Sunday is Morales' family day. Interviews with the media are off-limits. Campaigning comes to a halt. It's time for some much-needed R & R.
"He gets really tired," says Melinda Poss, a local architect who took time off from her work and volunteered to be the campaign's full-time scheduler. "I have to schedule rest time. If I don't, he'll drag, and we have to make up for it over a couple of days."
Morales and his wife, Dani, married in 1985 after a three-and-half-year courtship. Both are avid dancers who taught and performed professionally, though it's hard lately to find time for their passion. Their daughter, Julia, is 11, and son, Jordan, is 9. (Morales also has a 21-year-old son from a previous marriage.)
Morales has been advised that Dani's appearances with him would bolster his family-man image, but that's easier said than done. She works full-time as a hospital administrator and is even busier with the children now that her husband is on the road so much.

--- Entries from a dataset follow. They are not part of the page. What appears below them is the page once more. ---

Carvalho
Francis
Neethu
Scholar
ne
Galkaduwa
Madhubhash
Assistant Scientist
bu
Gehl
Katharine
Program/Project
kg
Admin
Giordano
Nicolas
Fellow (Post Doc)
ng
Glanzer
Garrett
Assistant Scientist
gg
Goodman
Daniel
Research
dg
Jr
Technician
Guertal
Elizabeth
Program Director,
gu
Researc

But Dani has also been the subject of the campaign's only scandal. It revolves around her 1978 college loan that was outstanding until recently because of a long-running dispute with the federal government over repayment terms.
And though Morales says the campaign is simply something he has to do, Dani has already expressed reservations about moving to Washington if her husband manages to pull off the upset win. "If I can't get them to move," he says, "there will be a lot of flights between Texas and Washington."
Sunday slips by too fast. Late that evening, Morales' staff shows up to sketch out the details of the week ahead. On Monday, he'll start a marathon seven-day campaign trip that will take him to south Texas and the Rio Grande Valley, a part of the state where he enjoys popularity among the large Hispanic population.
Hispanic turnout in November could reach 1 million for the first time in state history, according to some estimates. That would be a 50 percent increase over the 666,795 who voted in 1992. Though election experts here say Morales is sure to attract new Hispanic voters, they don't know how much that will increase his chances of beating Gramm. Hispanic voters are expected to make up only about 15 percent of all registered Texas voters this fall.
Morales, who shifts comfortably between English and Spanish, makes a point of saying that he's not just running as a Hispanic. "Anybody who knows me knows this campaign is not about race," he says at a campaign speech. "It's about representing you--the ordinary, everyday, hard-working, tax-paying citizen who makes this country run."